Large language models (LLMs), such as GPT and Google Bard, have gained popularity but face scrutiny due to potential biases and harmful content. AI researchers from Carnegie Mellon University recently revealed a new way to “jailbreak” these chatbots, tricking them into generating questionable responses. They accomplished this by adding an “adversarial suffix,” a random string of characters, to prompts, making the chatbots more likely to return unfiltered answers.

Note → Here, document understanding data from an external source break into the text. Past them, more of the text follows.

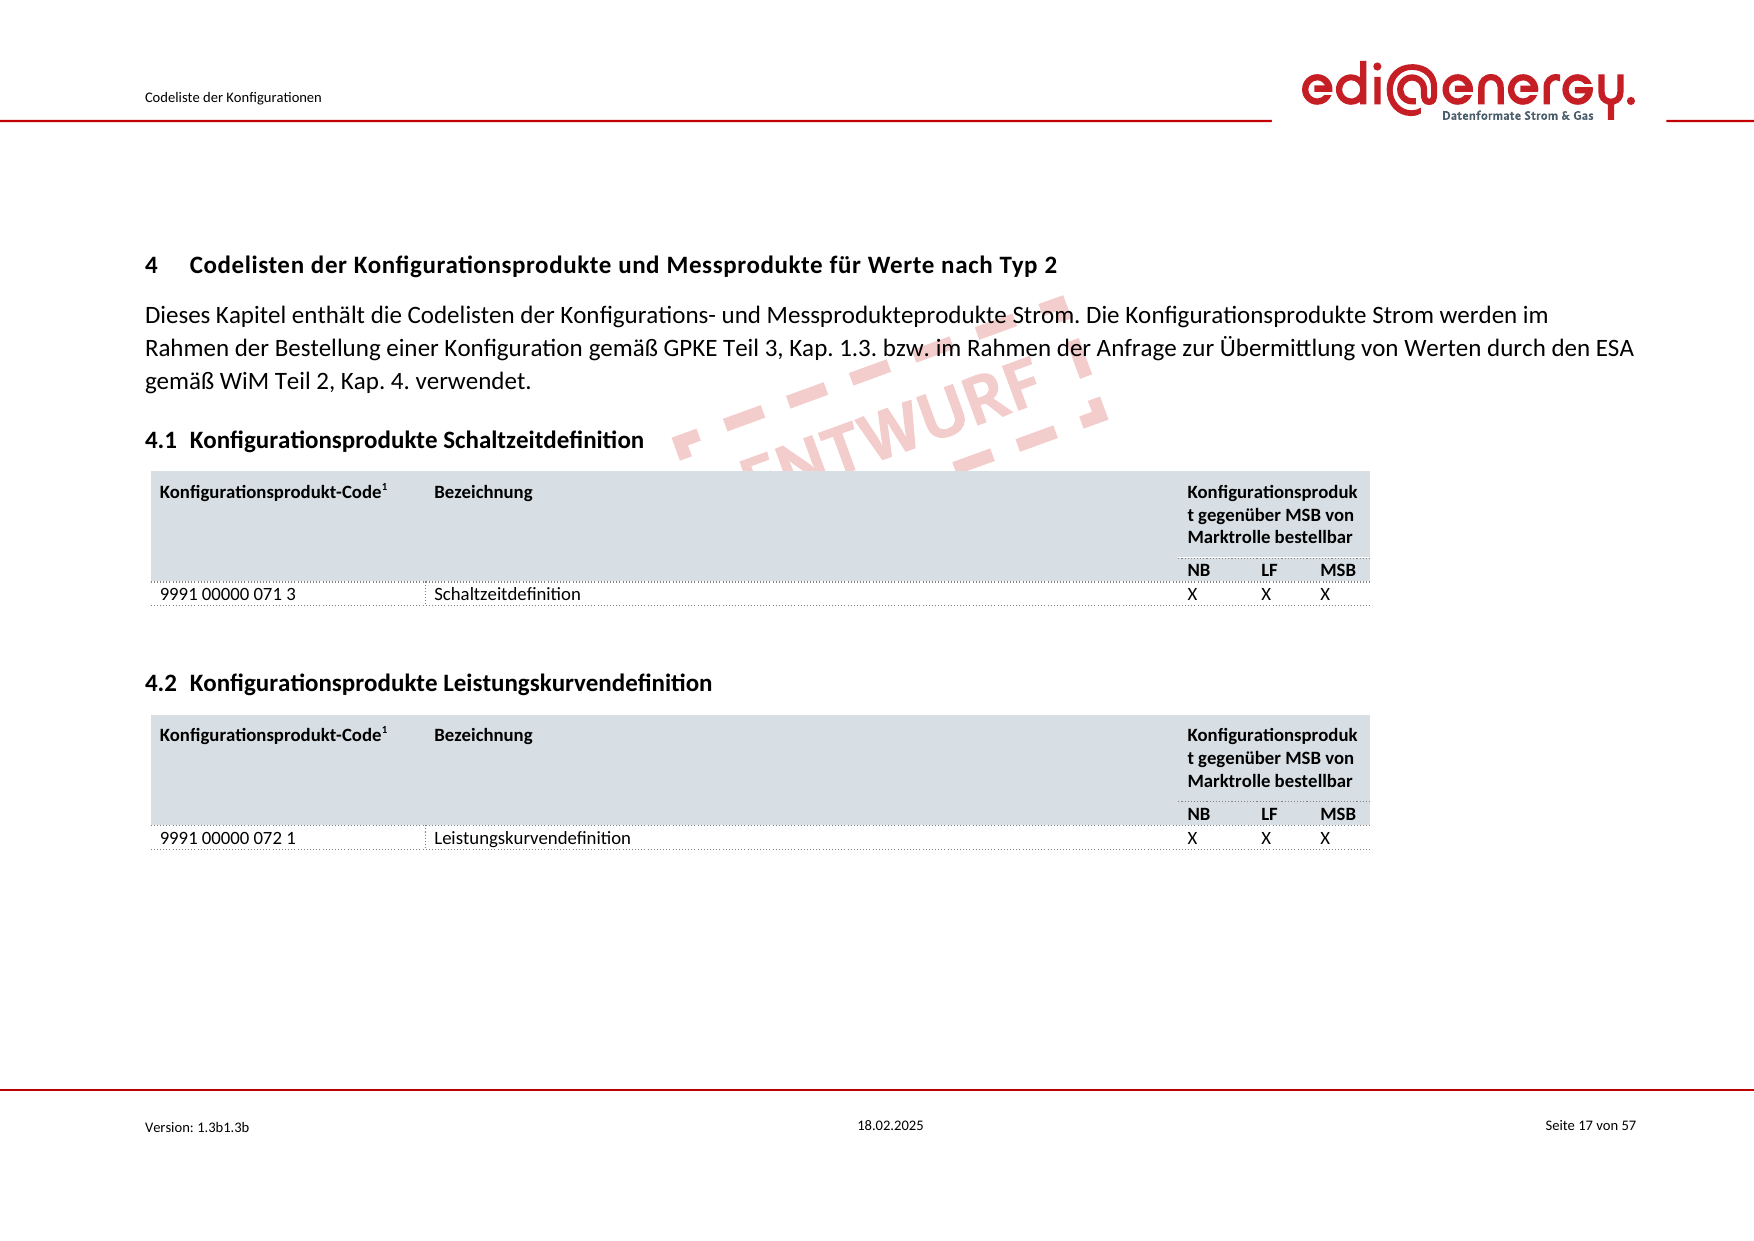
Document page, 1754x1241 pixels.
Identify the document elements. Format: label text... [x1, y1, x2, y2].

table_cell NB [1178, 558, 1252, 581]
text Dieses Kapitel enthält die Codelisten der Konfigurations- und Messprodukteprodukte Strom. Die Konfigurationsprodukte Strom werden im Rahmen der Bestellung einer Konfiguration gemäß GPKE Teil 3, Kap. 1.3. bzw. im Rahmen der Anfrage zur Übermittlung von Werten durch den ESA gemäß WiM Teil 2, Kap. 4. verwendet. [145, 296, 1636, 396]
table_cell LF [1252, 801, 1311, 825]
table_cell MSB [1311, 558, 1370, 581]
table_cell Schaltzeitdefinition [425, 581, 1178, 605]
table_cell X [1178, 581, 1252, 605]
table_cell X [1178, 825, 1252, 849]
table_header Bezeichnung [425, 715, 1178, 825]
table_cell NB [1178, 801, 1252, 825]
table_cell Leistungskurvendefinition [425, 825, 1178, 849]
table_cell X [1252, 581, 1311, 605]
table_header Konfigurationsprodukt-Code1 [151, 471, 425, 581]
table_cell X [1311, 825, 1370, 849]
subtitle Codelisten der Konfigurationsprodukte und Messprodukte für Werte nach Typ 2 [145, 246, 1636, 279]
table_cell MSB [1311, 801, 1370, 825]
table_header Konfigurationsprodukt gegenüber MSB von Marktrolle bestellbar [1178, 471, 1370, 557]
table_cell LF [1252, 558, 1311, 581]
table_header Konfigurationsprodukt-Code1 [151, 715, 425, 825]
table_cell 9991 00000 072 1 [151, 825, 425, 849]
table_header Bezeichnung [425, 471, 1178, 581]
subtitle Konfigurationsprodukte Leistungskurvendefinition [145, 665, 1636, 698]
subtitle Konfigurationsprodukte Schaltzeitdefinition [145, 421, 1636, 454]
table_header Konfigurationsprodukt gegenüber MSB von Marktrolle bestellbar [1178, 715, 1370, 801]
table_cell X [1252, 825, 1311, 849]
table_cell 9991 00000 071 3 [151, 581, 425, 605]
table_cell X [1311, 581, 1370, 605]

LLMs are trained on vast amounts of data from the internet, including harmful content like hate speech and violence. To address this, developers spend significant resources fine-tuning the models to avoid generating offensive or dangerous replies. For instance, public AI-powered chatbots like ChatGPT and others actively refuse to respond to harmful queries, encouraging users to seek positive information.
Previous jailbreak methods required human ingenuity, like instructing chatbots to assume negative personas. However, the new method stands out for three reasons. First, researchers found adversarial suffixes that can be appended to almost any prompt, forcing the chatbot to generate affirmative responses. Second, these suffixes are often transferable between different chatbot models, making them effective across various systems. However, one model, Claude 2, proved surprisingly robust against such attacks. Third, the researchers revealed that there are countless undiscovered adversarial suffixes, making it challenging to patch all potential vulnerabilities.
Before publishing the paper, the researchers informed OpenAI, Google, and other developers about their findings, leading to some fixes. However, many undiscovered adversarial suffixes likely still exist. It remains uncertain if chatbots can be entirely fine-tuned to avoid these types of attacks in the future, possibly leading to AI generating unsavory content for years to come.